As Monica Hall has already pointed out, the pitch to which you tune your guitar is generally nominal and there's no evidence (as far as I'm aware) that guitars follow the common lute rule of tuning the highest string/course as far as it will go (ie almost to the breaking stress).  And why should they? -  the guitar has a modest bass range and so little need to maximise the stress on the highest course to ensure a decent response from the low basses. No doubt individuals tuned as suited their individual circumstances (and to save replacing the first course too frequently).


An interesting point about tuning.  Spanish sources always indicate that you should first tune the 3rd course - which is in the middle range and Italian sources that you should start with the 5th course - which if you tune the high octave string first (assuming there is one)  is also in the middle.

How much shorter would you need the string length to be if the guitar was to be tuned a perfect 4th higher than standard?

Well, and I hope this isn't a trick question,  if 'tuned a perfect 4th higher than standard' and the 'standard' (or commoner) nominal tuning is first course e',  then you are looking at a first course in nominal a' and the theoretical answer is 0.749 string length of an instrument in e' (assuming equal temperament and similar relationship with standard guitar first course breaking stress).  So say 69cm x 0.749 = around 52cm. This is a bit smaller than a small 'treble' lute top course also at a' - these are generally closer to the mid 50s cm. 

But if, as above, the first course guitar didn't need to be so close to breaking stress as a lute, then a smaller string length than a similar nominally pitched lute is possible! - even uke sized!........

Why do you ask? Is the small guitar of Colonna perhaps a fourth higher than his larger instrument rather than the 'standard' one? In this case you're probably looking at an instrument with a string length around 57/58cm and is, in fact, the size of my 'renaissance' four course guitar (based on the Diaz).

But, as we've discussed before, this was not a period of great 'standardisation'.



No trick questions!  Yes I was thinking of Colonna and more particularly of Costanza who does actually include music for guitars at four different pitches - the smallest is a 4th above the standard one in nominal e'

Check an article on baroque guitar lutherie by Juarez Bergmann.  https://ufpr.academia.edu/JuarezBergmann

He mentions that even though there were some as short as 540,mm and some as long as 740mm the most common string lengths were around 680-690 mm.

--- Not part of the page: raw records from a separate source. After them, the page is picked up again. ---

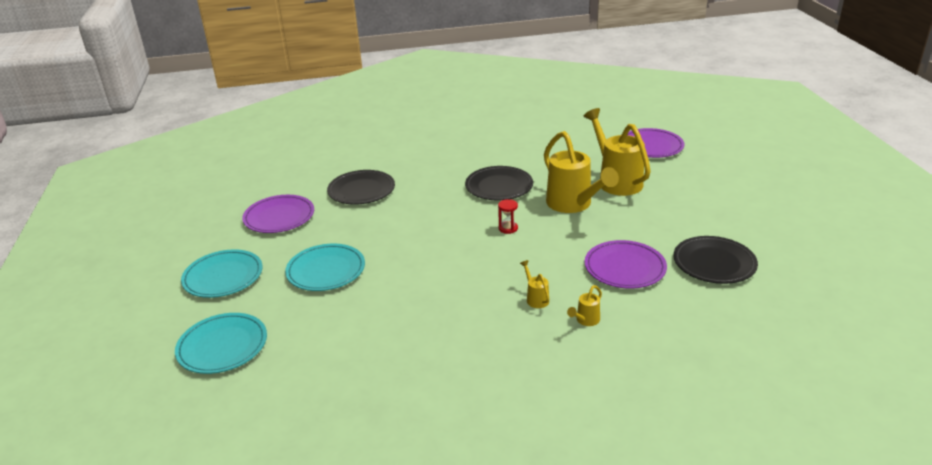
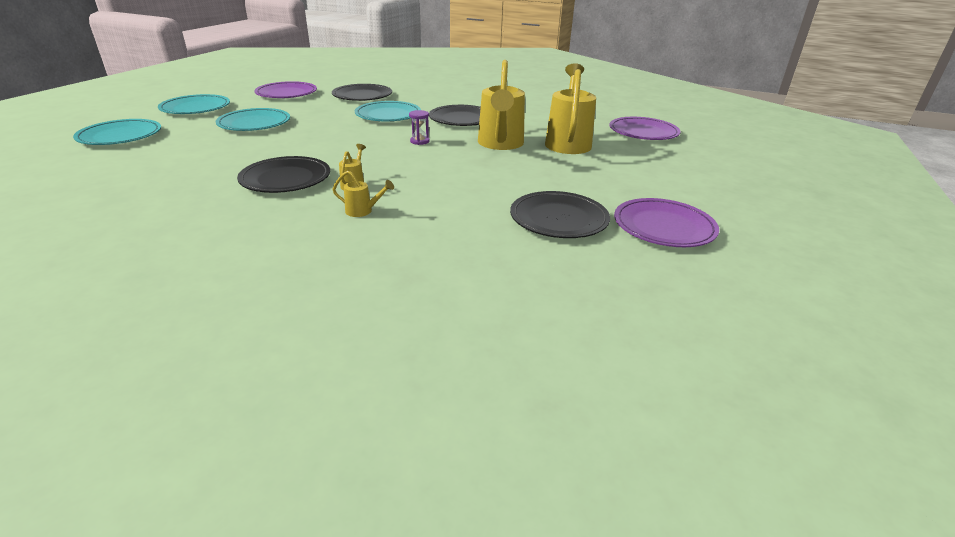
camera: 30 degrees right, 0 degrees up
red hourglass [498,199,518,234] -> purple hourglass [409,110,430,145]
yellow watering can [567,285,602,326] -> yellow watering can turned 150 degrees counterclockwise [332,171,394,217]
purple plate [585,240,667,289] -> purple plate moved to [614,198,719,247]
none -> black plate [237,156,330,193]
none -> turquoise plate [355,101,421,121]

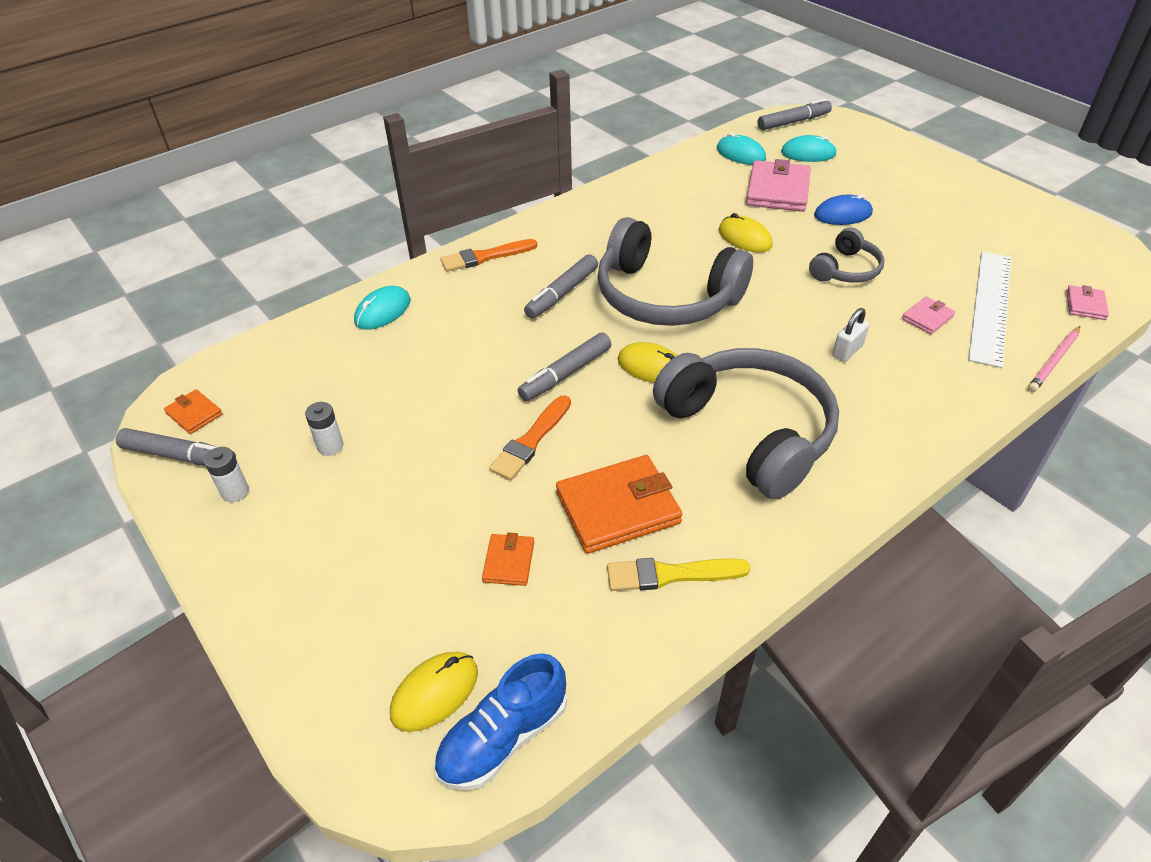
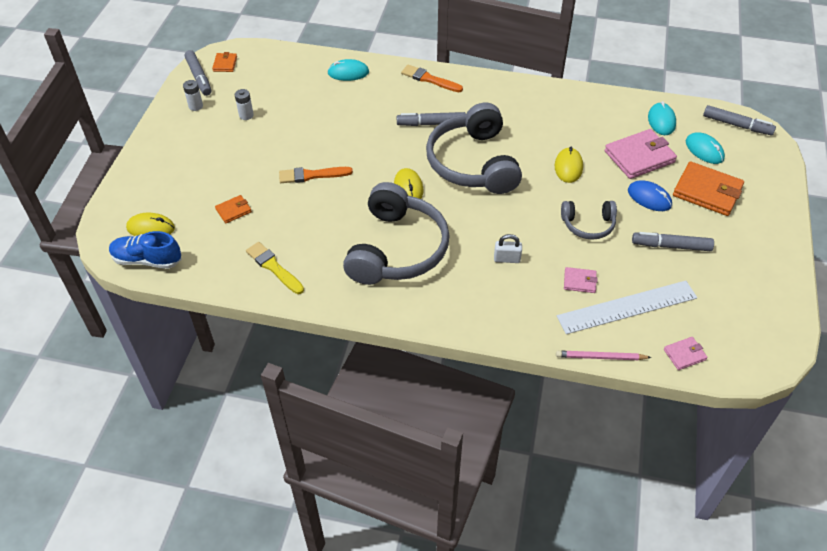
camera: 50 degrees right, 5 degrees up
grey marker [518,333,611,401] -> grey marker moved to [632,232,714,251]
orange wallet [556,455,682,554] -> orange wallet moved to [673,161,744,216]

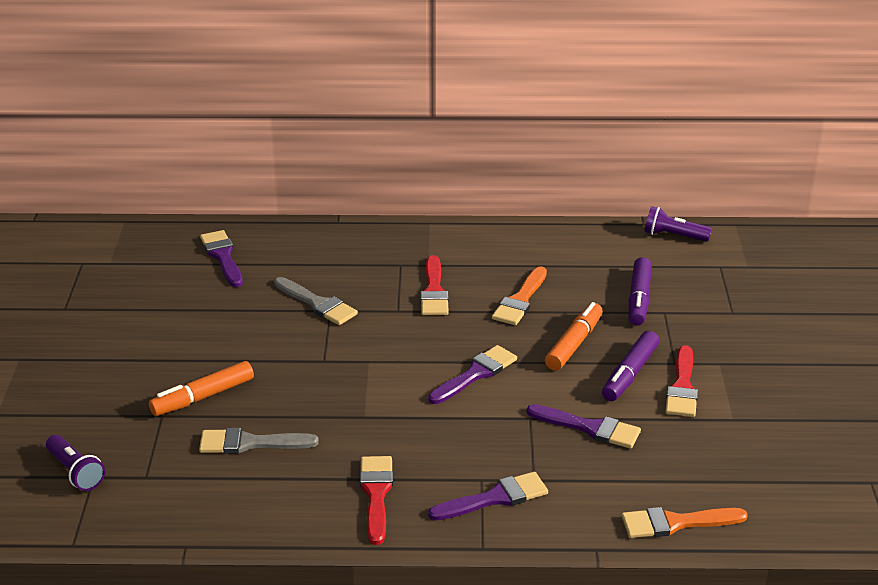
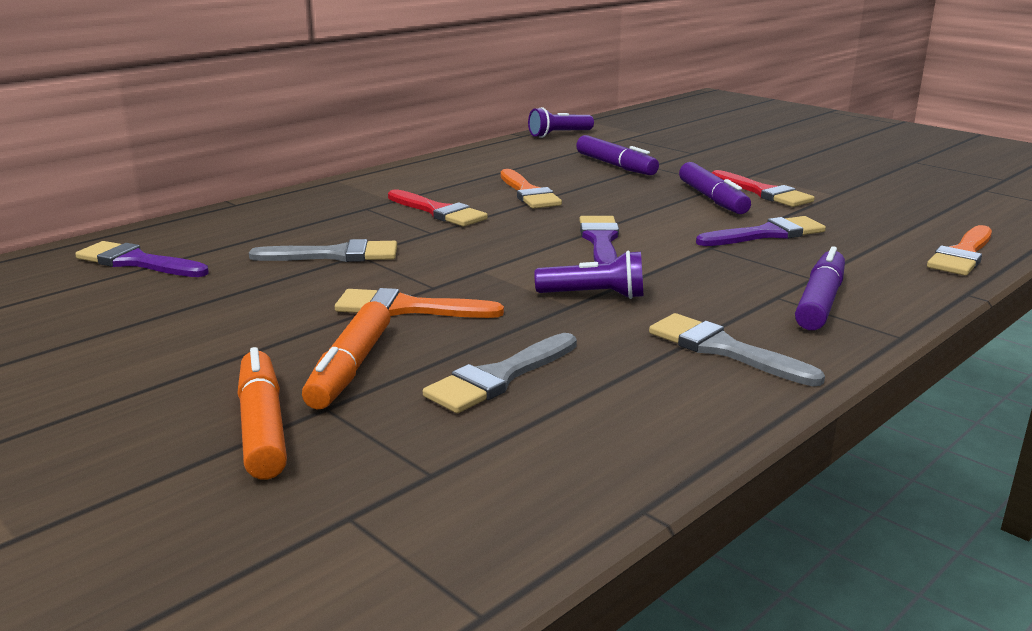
camera: 45 degrees left, 10 degrees down
purple flashlight [46,435,105,491] -> purple flashlight moved to [535,251,643,299]
red brush [360,456,393,545] -> grey brush [649,313,825,386]
purple brush [428,472,548,520] -> purple marker [795,246,845,330]
orange marker [545,302,603,371] -> orange marker moved to [237,347,287,479]
none -> orange brush [335,288,504,318]

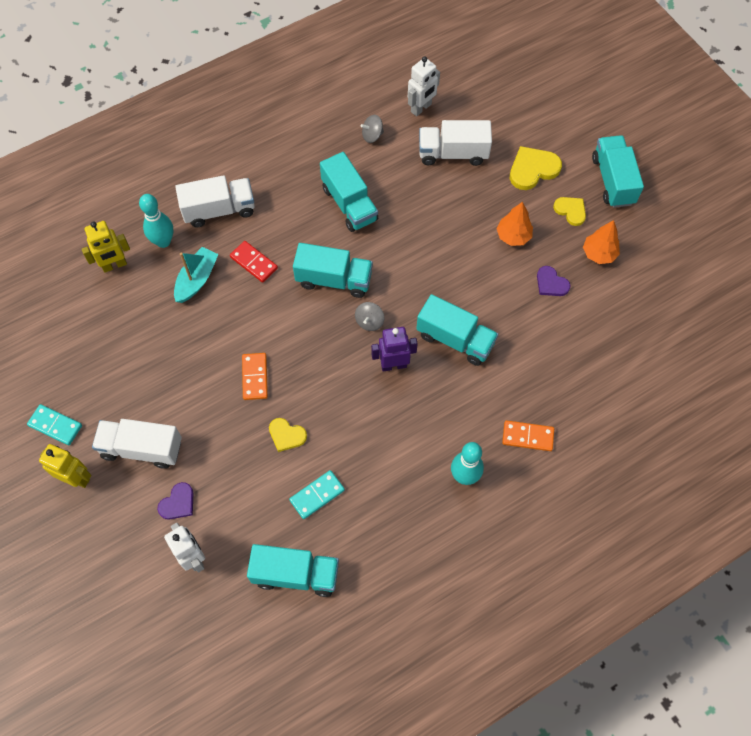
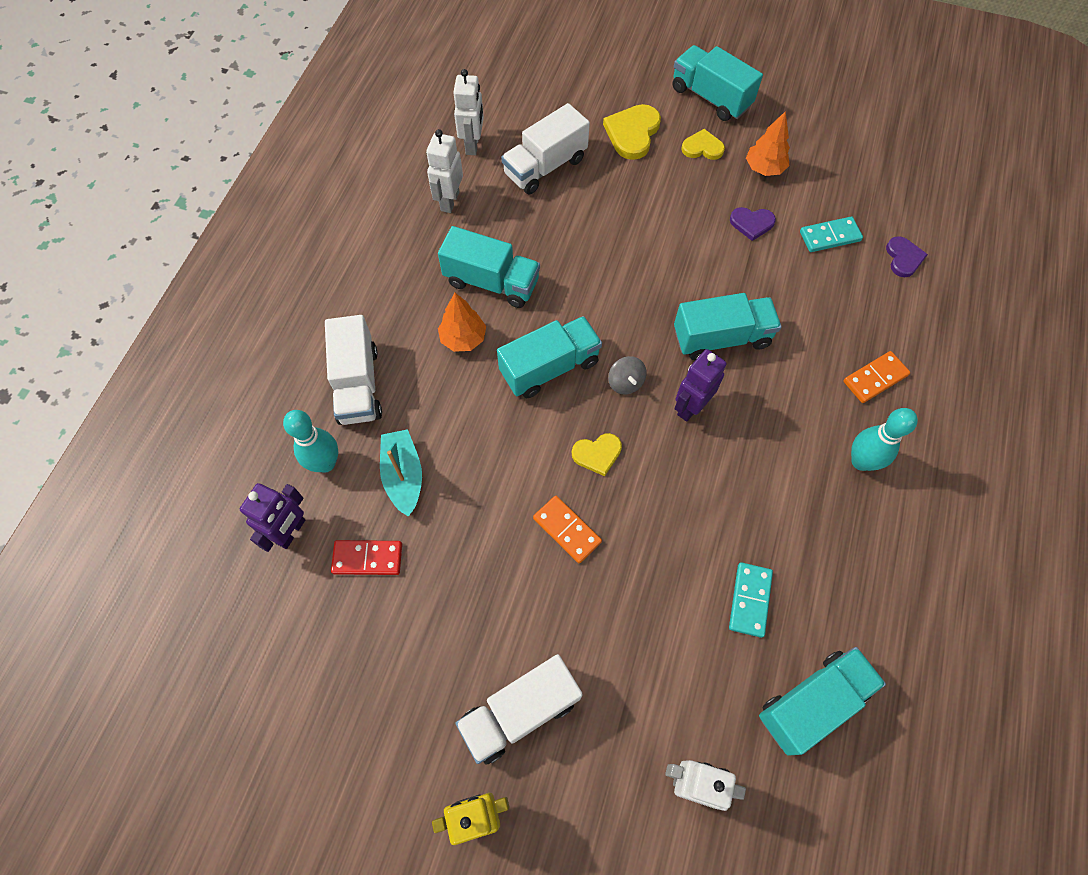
camera: 40 degrees left, 0 degrees up
turquoise domino [27,404,82,445] -> turquoise domino moved to [800,217,863,252]
yellow robot [82,221,130,273] -> purple robot [240,483,306,552]
purple heart [157,482,193,520] -> purple heart moved to [886,236,928,277]
white truck [175,175,255,227] -> white truck turned 135 degrees clockwise [325,315,382,425]
red domino [230,241,278,283] -> red domino moved to [331,540,402,575]
yellow heart [269,418,307,452] -> yellow heart moved to [572,433,622,476]
grey spinning top [360,115,384,143] -> white robot [426,129,463,213]
orange tree [496,202,533,246] -> orange tree moved to [438,293,486,352]

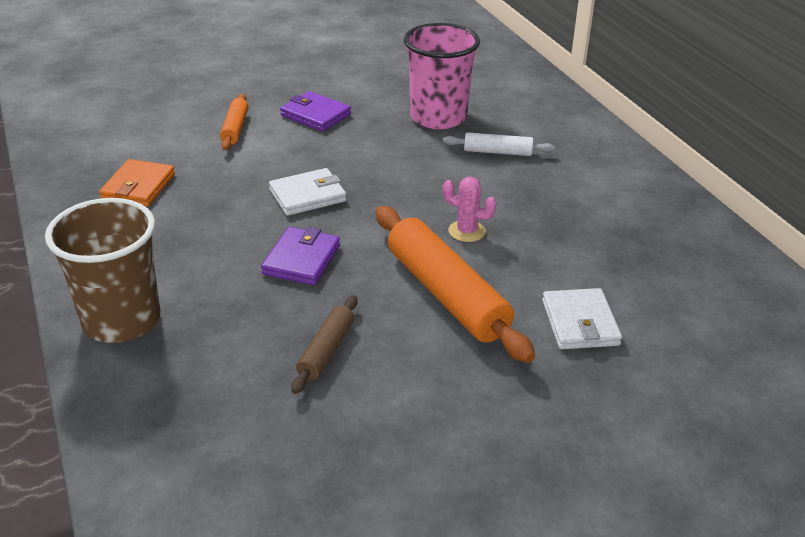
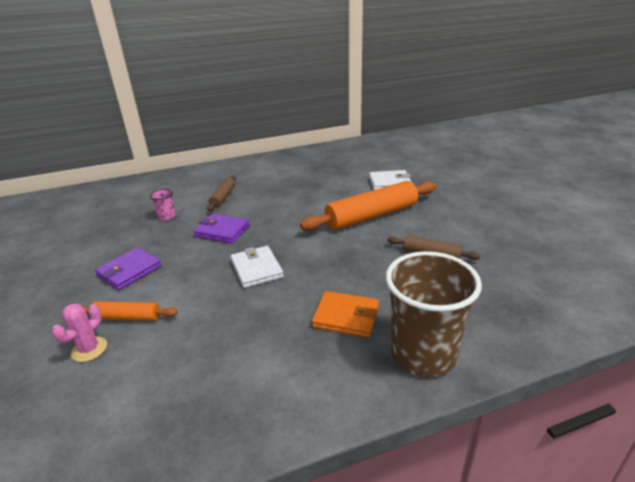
camera: 85 degrees left, 5 degrees down
orange wallet [99,159,175,207] -> orange wallet moved to [312,291,379,338]
purple wallet [261,227,340,285] -> purple wallet moved to [193,214,250,244]
pink cup [404,23,480,129] -> pink cup [150,189,176,220], size x0.41
white rolling pin [443,132,555,156] -> brown rolling pin [207,175,236,211]
pink cactus [443,177,496,242] -> pink cactus moved to [52,304,107,362]

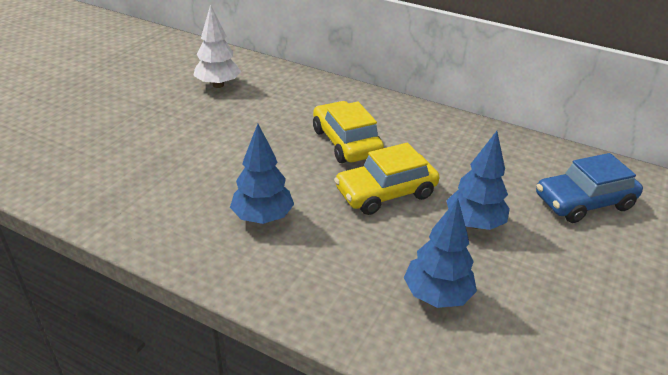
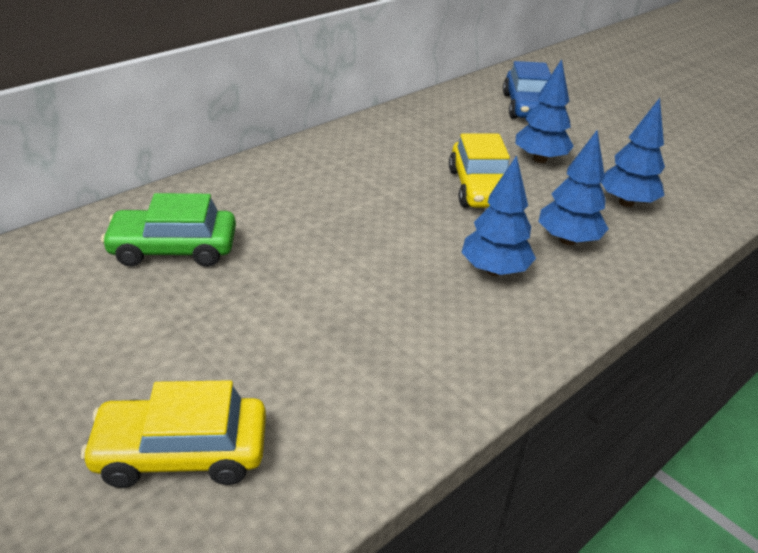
camera: 70 degrees left, 0 degrees up
white tree [193,4,241,88] -> green car [101,193,236,267]
yellow car [313,101,384,163] -> yellow car moved to [81,380,266,488]
none -> blue tree [538,130,609,245]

It is some time since I last made a guitar, and I am not a guitarist, but I think that some of the notes that I collected together as an article in FoMRHI Quarterly 48, July 1987- 17th c. Guitar Woodwork, p 47 - are still relevant.  My conclusions were that in general use we have top strings at nominal d', e', and g' or a'; and I gave a (very cursory I'm afraid!) list of some examples from various countries and quoted again cursorily, some sources.  And of course some exceptions and excuses for them!  I'm sure that Monica and others have covered the ground more thoroughly and better since. However, all the FoMRHI Quarterlies are now freely viewable online.

Not many players of baroque guitar were around in the eighties, but Barry Mason played on a 69.5 cm Voboam copy of mine and reported that, in particular, left-hand ornaments were easier on the longer string length.